# What the task asks
Your task is to copy every line below that contains the word "lines".

# Records supplied
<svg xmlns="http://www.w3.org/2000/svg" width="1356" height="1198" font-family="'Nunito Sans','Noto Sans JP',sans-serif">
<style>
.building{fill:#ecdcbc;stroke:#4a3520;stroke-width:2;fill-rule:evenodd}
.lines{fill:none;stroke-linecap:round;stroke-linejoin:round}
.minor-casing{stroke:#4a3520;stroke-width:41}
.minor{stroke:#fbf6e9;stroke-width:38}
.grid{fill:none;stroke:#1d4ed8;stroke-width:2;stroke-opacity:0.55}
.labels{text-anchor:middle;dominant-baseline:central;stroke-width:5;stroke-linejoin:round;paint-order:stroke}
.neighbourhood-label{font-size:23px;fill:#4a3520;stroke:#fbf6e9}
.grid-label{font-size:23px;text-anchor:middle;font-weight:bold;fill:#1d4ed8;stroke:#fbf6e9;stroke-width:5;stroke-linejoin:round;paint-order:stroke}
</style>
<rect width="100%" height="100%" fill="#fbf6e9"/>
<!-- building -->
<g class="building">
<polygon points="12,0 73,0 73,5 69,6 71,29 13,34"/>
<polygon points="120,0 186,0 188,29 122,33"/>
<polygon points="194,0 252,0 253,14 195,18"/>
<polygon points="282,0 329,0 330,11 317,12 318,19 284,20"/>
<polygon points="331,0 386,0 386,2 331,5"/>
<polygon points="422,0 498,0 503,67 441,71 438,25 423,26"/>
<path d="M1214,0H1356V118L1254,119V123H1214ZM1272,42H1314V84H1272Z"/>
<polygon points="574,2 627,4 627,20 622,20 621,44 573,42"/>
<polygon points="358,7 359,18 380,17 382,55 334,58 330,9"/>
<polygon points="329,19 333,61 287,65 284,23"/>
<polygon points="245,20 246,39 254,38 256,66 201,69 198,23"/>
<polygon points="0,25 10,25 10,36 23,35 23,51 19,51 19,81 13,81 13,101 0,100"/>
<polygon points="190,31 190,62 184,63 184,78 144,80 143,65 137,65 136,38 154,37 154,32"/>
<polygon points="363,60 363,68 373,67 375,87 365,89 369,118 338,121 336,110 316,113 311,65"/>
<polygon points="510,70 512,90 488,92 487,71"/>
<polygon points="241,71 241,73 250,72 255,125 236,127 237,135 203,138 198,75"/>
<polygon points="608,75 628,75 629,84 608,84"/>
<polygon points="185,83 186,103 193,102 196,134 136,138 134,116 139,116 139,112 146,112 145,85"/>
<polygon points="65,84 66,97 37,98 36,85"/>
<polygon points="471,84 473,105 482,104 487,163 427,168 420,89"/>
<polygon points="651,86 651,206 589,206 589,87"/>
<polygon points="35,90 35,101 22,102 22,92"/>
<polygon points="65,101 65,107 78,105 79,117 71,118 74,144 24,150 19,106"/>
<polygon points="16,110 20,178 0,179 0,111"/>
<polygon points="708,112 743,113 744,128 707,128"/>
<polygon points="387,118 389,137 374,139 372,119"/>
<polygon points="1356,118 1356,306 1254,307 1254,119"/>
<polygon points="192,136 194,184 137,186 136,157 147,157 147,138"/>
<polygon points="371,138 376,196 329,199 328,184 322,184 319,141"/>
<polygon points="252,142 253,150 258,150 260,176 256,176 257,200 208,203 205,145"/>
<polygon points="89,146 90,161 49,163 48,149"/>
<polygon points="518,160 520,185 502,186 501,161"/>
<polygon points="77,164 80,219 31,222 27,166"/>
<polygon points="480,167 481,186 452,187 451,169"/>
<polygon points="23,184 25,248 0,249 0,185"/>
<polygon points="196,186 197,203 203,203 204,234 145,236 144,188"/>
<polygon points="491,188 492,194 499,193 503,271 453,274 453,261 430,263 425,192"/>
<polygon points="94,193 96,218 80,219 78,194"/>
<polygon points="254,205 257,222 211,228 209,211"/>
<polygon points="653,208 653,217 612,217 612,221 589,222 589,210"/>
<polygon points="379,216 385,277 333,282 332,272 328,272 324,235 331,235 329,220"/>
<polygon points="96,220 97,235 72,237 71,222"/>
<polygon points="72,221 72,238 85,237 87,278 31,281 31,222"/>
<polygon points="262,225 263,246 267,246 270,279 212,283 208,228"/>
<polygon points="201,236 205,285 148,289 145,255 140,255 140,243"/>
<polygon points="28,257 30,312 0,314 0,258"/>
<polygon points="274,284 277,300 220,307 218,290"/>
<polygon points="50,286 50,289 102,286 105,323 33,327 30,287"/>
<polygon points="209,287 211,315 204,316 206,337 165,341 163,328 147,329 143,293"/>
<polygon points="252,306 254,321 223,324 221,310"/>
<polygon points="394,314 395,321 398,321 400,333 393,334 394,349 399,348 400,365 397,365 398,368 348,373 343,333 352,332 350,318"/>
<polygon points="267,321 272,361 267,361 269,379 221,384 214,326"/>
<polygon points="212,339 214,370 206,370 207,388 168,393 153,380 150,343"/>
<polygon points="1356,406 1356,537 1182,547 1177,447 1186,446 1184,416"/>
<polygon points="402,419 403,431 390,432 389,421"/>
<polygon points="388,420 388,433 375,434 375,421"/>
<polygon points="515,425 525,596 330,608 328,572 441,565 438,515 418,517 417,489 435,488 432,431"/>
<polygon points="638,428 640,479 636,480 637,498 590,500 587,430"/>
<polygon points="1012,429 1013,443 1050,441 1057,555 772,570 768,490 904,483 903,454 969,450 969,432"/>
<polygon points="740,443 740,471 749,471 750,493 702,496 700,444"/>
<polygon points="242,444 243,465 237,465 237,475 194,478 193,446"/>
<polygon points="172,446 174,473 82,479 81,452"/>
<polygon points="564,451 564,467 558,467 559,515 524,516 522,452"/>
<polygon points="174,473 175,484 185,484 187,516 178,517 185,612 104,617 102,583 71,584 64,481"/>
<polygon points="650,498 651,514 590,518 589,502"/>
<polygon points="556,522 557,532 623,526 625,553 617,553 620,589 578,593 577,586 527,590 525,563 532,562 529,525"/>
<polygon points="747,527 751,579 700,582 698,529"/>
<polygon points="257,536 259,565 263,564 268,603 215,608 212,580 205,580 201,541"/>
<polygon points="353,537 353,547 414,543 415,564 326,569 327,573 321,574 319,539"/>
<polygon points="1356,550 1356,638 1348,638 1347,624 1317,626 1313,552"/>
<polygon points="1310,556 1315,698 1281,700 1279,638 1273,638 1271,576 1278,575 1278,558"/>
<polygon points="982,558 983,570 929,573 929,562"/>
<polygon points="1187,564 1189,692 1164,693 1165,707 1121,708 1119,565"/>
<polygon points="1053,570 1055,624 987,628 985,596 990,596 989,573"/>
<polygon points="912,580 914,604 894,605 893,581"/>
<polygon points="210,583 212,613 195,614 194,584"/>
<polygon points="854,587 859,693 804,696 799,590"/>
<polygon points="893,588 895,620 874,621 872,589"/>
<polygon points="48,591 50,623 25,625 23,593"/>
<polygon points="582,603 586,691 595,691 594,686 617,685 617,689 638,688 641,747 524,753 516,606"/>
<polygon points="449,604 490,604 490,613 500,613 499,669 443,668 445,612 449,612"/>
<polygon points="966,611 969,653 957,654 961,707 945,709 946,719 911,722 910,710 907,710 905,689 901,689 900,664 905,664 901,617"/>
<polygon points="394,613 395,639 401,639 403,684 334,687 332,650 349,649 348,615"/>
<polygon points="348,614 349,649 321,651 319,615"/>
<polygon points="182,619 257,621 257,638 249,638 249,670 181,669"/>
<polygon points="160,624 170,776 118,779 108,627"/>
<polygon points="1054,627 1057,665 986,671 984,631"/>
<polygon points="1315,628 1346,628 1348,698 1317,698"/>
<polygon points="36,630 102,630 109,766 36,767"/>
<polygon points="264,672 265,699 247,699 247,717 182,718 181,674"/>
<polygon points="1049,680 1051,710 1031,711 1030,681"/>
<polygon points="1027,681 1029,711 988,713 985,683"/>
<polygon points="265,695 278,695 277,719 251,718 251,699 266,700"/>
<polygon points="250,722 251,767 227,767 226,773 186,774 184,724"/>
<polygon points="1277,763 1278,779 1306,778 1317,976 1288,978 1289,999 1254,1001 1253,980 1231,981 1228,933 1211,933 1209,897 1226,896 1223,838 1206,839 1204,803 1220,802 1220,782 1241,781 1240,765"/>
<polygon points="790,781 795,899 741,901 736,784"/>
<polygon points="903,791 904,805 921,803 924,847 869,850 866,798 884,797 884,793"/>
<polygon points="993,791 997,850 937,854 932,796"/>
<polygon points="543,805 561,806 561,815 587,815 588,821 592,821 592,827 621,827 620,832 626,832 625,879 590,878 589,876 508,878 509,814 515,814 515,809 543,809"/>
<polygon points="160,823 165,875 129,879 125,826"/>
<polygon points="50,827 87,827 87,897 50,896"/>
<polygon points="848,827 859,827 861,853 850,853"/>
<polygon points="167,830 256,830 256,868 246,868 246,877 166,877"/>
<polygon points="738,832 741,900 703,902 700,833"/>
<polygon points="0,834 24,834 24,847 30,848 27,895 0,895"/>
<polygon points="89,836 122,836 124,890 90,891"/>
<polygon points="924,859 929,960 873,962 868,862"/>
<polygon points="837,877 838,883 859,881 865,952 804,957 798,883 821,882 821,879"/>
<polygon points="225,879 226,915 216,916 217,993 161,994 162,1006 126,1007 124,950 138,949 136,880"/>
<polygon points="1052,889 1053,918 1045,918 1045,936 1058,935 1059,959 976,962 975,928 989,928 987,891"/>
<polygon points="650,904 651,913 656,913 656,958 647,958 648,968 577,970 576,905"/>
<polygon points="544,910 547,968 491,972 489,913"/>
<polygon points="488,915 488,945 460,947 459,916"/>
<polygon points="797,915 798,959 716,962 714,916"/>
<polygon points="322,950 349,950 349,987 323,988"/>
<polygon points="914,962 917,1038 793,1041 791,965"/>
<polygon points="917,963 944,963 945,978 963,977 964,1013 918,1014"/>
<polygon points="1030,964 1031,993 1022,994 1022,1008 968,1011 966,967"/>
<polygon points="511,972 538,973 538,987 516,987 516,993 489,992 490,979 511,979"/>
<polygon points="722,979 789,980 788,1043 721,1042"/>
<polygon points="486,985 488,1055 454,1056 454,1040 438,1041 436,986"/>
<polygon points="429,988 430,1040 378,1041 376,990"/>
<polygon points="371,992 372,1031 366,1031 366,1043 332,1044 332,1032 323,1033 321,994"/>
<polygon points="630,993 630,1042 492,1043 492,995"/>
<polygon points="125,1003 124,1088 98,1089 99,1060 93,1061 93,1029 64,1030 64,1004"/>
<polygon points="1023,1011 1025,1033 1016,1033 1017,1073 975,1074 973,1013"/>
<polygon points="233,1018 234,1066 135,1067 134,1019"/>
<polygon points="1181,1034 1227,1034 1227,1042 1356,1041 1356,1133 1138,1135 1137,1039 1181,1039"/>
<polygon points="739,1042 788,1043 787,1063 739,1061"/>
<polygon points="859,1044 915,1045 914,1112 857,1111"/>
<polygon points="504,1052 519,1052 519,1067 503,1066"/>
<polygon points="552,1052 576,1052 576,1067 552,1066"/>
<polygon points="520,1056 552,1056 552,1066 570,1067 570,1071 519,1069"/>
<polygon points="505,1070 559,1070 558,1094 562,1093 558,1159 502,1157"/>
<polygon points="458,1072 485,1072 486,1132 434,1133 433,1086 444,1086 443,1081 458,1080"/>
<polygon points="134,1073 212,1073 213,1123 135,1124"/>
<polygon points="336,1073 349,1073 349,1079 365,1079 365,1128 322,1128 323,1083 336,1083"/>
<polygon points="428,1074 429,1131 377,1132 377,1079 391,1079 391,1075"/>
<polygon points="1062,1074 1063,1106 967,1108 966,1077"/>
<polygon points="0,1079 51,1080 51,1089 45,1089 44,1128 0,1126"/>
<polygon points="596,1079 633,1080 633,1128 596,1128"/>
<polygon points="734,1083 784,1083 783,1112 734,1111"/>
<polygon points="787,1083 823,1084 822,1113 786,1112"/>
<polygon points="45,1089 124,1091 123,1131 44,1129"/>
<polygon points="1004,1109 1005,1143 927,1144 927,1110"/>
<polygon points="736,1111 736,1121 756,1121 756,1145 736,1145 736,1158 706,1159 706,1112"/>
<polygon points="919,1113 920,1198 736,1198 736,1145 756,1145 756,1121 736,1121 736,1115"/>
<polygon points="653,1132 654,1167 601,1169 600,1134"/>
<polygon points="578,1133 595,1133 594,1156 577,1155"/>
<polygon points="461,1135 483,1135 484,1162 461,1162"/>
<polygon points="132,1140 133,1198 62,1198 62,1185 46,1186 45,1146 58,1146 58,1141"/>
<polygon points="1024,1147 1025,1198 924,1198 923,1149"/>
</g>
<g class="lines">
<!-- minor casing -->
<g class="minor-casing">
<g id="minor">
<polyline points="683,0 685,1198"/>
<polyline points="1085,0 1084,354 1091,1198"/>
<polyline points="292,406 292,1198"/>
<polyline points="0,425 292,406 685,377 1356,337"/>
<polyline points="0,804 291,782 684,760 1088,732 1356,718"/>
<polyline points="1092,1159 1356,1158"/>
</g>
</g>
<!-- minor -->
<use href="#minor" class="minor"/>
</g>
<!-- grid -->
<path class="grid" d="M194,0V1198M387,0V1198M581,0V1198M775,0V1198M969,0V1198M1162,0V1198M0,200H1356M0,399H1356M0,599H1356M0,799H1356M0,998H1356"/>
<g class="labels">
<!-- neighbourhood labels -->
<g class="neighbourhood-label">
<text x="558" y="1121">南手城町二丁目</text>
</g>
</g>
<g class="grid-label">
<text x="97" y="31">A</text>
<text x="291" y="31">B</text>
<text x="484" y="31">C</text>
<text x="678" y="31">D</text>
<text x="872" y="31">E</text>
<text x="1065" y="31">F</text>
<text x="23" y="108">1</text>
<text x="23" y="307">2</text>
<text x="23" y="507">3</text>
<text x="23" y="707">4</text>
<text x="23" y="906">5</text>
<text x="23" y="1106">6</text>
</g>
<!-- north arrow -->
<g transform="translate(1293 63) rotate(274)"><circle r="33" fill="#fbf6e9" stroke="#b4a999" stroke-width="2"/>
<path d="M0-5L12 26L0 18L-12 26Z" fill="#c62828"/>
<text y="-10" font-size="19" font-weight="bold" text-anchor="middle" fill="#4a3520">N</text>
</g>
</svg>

# Answer area
.lines{fill:none;stroke-linecap:round;stroke-linejoin:round}
<g class="lines">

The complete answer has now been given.